If you’re near retirement, you understand how stressful it is to manage your investment allocation, especially in light of today’s low interest rates and somewhat scary market.
The traditional way to allocate your investments is based on a regimented, academic perspective. Theoretically, you should subtract your age from 100, and that number is the how much of your investments should be in stocks, with the rest in other investments. Another theory states you should have a 50/50 blend of stocks and other investments in your portfolio.
However, neither of these is correct. A much more reliable way to look at your investment allocation is, unfortunately, not as straightforward. Your ideal portfolio won’t fit into a formula, as your ideal portfolio is what works for you. As you’re financial situation is unique, your investments should be unique as well.

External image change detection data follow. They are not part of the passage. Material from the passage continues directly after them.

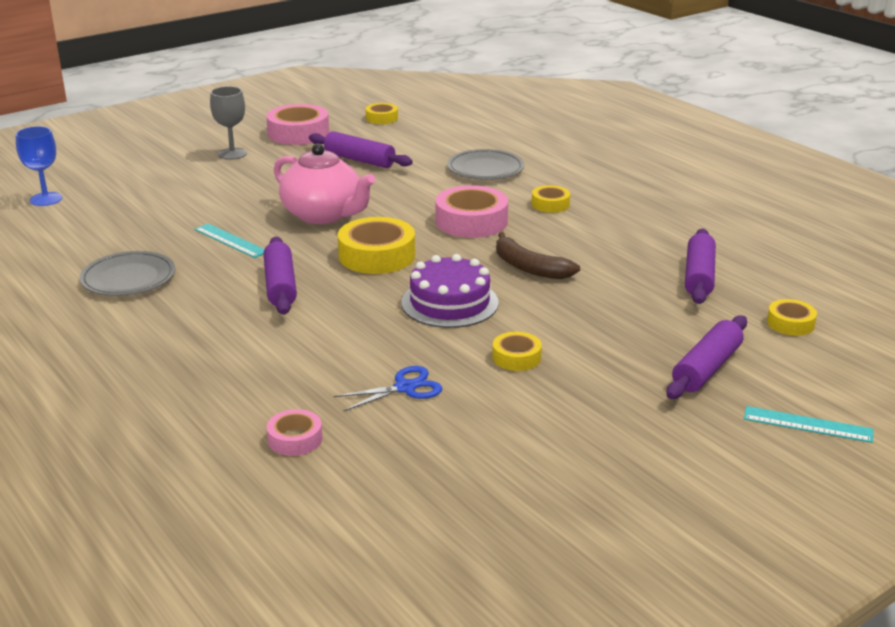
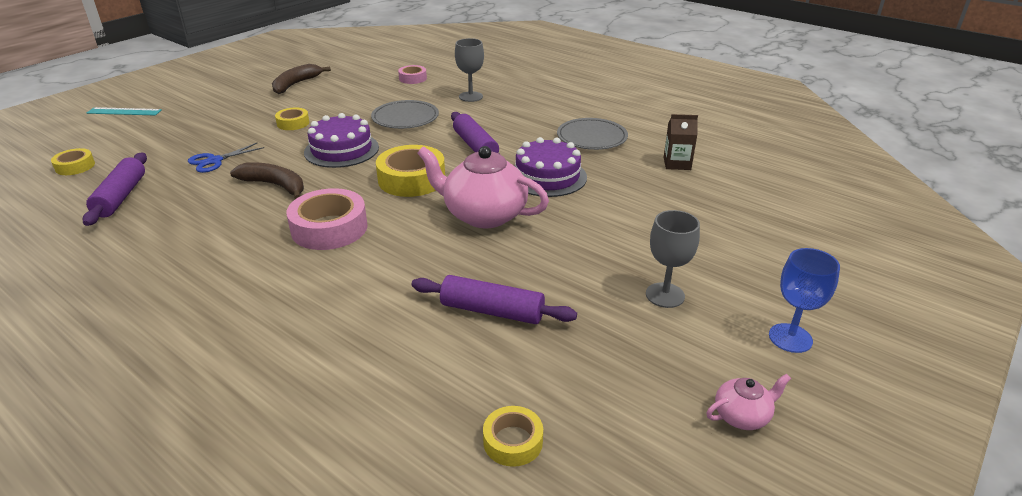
camera: 165 degrees right, 5 degrees up
(46, 199) = (766, 195): blue goblet -> blue goblet (790, 338)
(79, 236) = (677, 163): none -> brown carton
(224, 374) = (470, 97): none -> grey goblet
(230, 240) = (547, 176): turquoise ruler -> purple cake
(255, 112) = (742, 416): none -> pink teapot
(298, 133) = (619, 362): pink tape -> none
(405, 388) = (362, 102): blue scissors -> blue scissors (214, 161)
(485, 169) = (315, 320): grey plate -> grey plate (405, 118)
(519, 456) = (295, 84): none -> brown banana
(550, 204) = (237, 266): yellow tape -> none
(707, 368) = (165, 131): purple rolling pin -> none

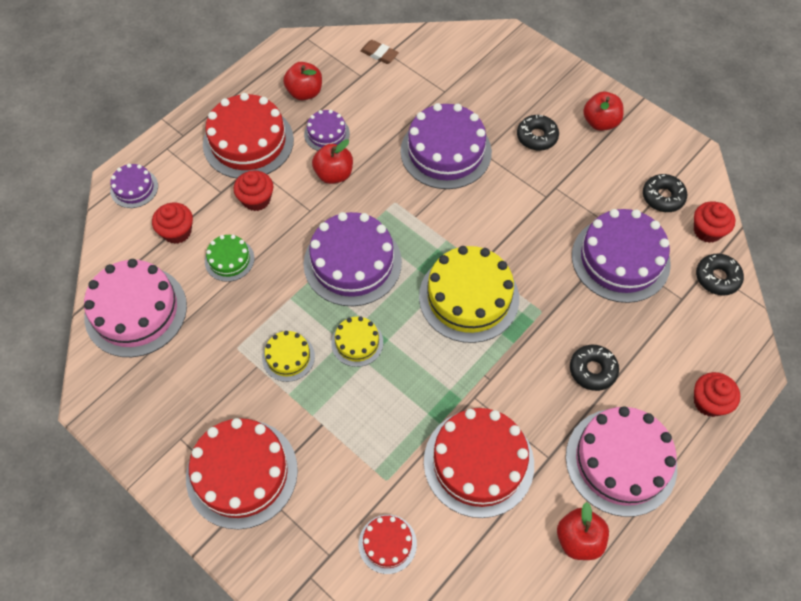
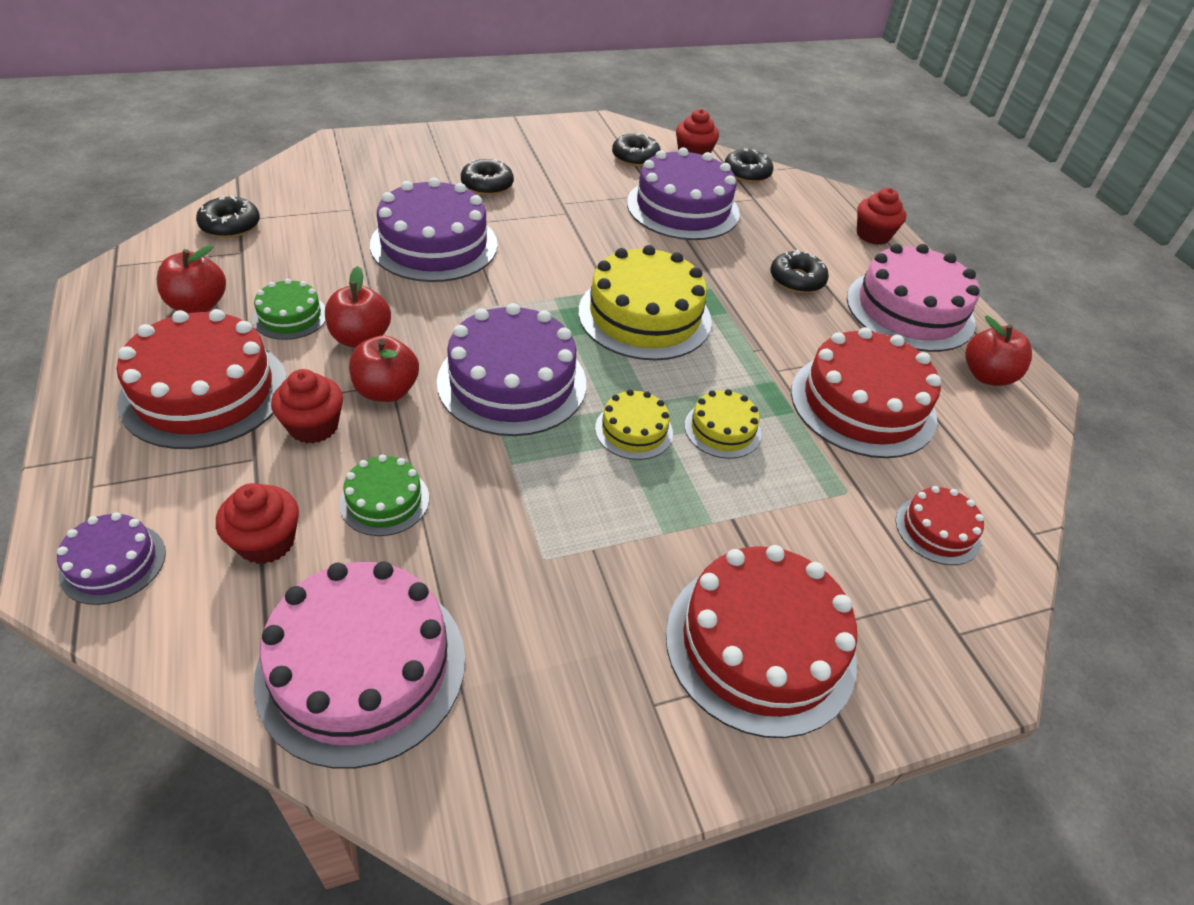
camera: 65 degrees left, 15 degrees down
(288, 357) = (604, 507): yellow cake -> yellow cake (722, 429)
(327, 134) = (290, 316): purple cake -> green cake
(379, 54) = (230, 225): brown eraser -> black donut
(600, 122) = (514, 147): red apple -> red apple (386, 391)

Here a are a few pointers to help you utilize this new mindset, and allocate your investments will to maximize your retirement funds.
- Don’t Include Your Home – Your home should not be included in your retirement calculations, especially if you plan on aging in place. If you’re living in your home, you won’t be making any money from it and therefore can’t think of it as a retirement asset.
- Plan For The Worst – As scary as it is to think about, what would you do if the market goes down by 50% over the next few years? Planning for a horrible market or pullback will protect you in case there is another one during your lifetime. Think about how you reacted in the last market crash, because that’s most likely what you will want to do again.
- Consider What Income You’ll Need – Consider how much income you will need to take out of your portfolio each year to cover your cost of living. Make sure you have enough income for several years set aside in non-stock investments. For example, if you think you will need $40,000 a year, leave $250,000 in safe investments. This way you wont have to take money out of stocks to cover your cost of living or other expenses.
- Think About Other Sources of Income – You most likely won’t be living off of just your retirement funds and savings. If you’re lucky enough to have a pension, you could definitely take more risks with your saved money because you won’t be as dependent on it.
Don’t get caught up in the mathematics and percentages of retirement fund asset allocation. Instead, put your energy into creating a unique portfolio that will work for your specific needs.